Capitol Hill newcomer, Daniel Jones (Adam Driver) is given the opportunity of a lifetime by senator Dianne Feinstein (Annette Bening). However, this rose comes with thorns. Daniel is asked to head up an internal investigation into the CIA’s use of unauthorised torture after 9/11. Unsure who he can trust, Daniel discovers that the truth is densely cloaked in caveats by politicians who want the truth but are also afraid of its consequences…
… its impact is in its detail and the reality of its consequences – and this is where an interesting cinematic rift opens up…
‘The Report’ is a politically charged thriller which follows real events from the Iraq war onwards. Sharing a similar battle-against-the-odds narrative as the recent ‘Spotlight’ and seminal ‘All The President’s Men’, ‘The Report’ takes you through a forest of claims and counter-claims. With only ‘declassified’ information to work with, Daniel’s team seem to be boxed in inside their windowless safe room in the CIA’s basement. However when the team starts to focus in on the enhanced interrogation techniques of CIA contractor Dr. James Mitchell (a magnificently ambivalent Douglas Hodge), then the real of scale of abuse starts to be revealed.
Hingeing on hastily drawn-up laws and their ambiguous interpretations, ‘The Report’ is a procedural drama where, like the very document at its heart, its impact is in its detail and the reality of its consequences – and this is where an interesting cinematic rift opens up.

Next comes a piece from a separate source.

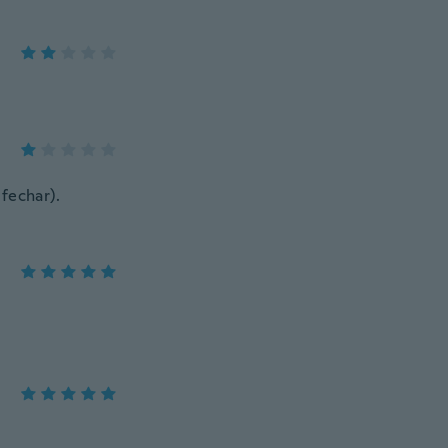
 fechar).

After 9/11, America’s law enforcement agencies were given carte blanche to bring its perpetrators to justice. As a result “waterboarding” and other ’necessary’ dark arts were brought in, expressly designed to “get results”. Hollywood also fell in line with this any-means-necessary narrative, by producing films like Katheryn Bigelow’s ‘Zero Dark Thirty’ and Kiefer Sutherland’s ’24’ TV series, and yet, if there is a core revelation to draw from ’The Report’, it is that this narrative wasn’t in any way accurate or even justified.
All of which brings ‘The Report’ and its appreciation to an interesting and potentially difficult place, particularly for its American audiences. Presented with two versions of history, which one will they now entertain as fact? Or will they just settle for the fear-orientated entertainment they’ve already been presented?
Either way, ‘The Report’s’ take on the CIA’s policies makes for a fascinating contrast. Clearly showing that political “language is built to choose sides” and with another redacted report in the form of Robert Mueller’s investigation doing the rounds, ‘The Report’ arrives at a very timely point in history.
However the real question remains. Will the very audiences that these reports (and films) were intended for, actually care about their contents?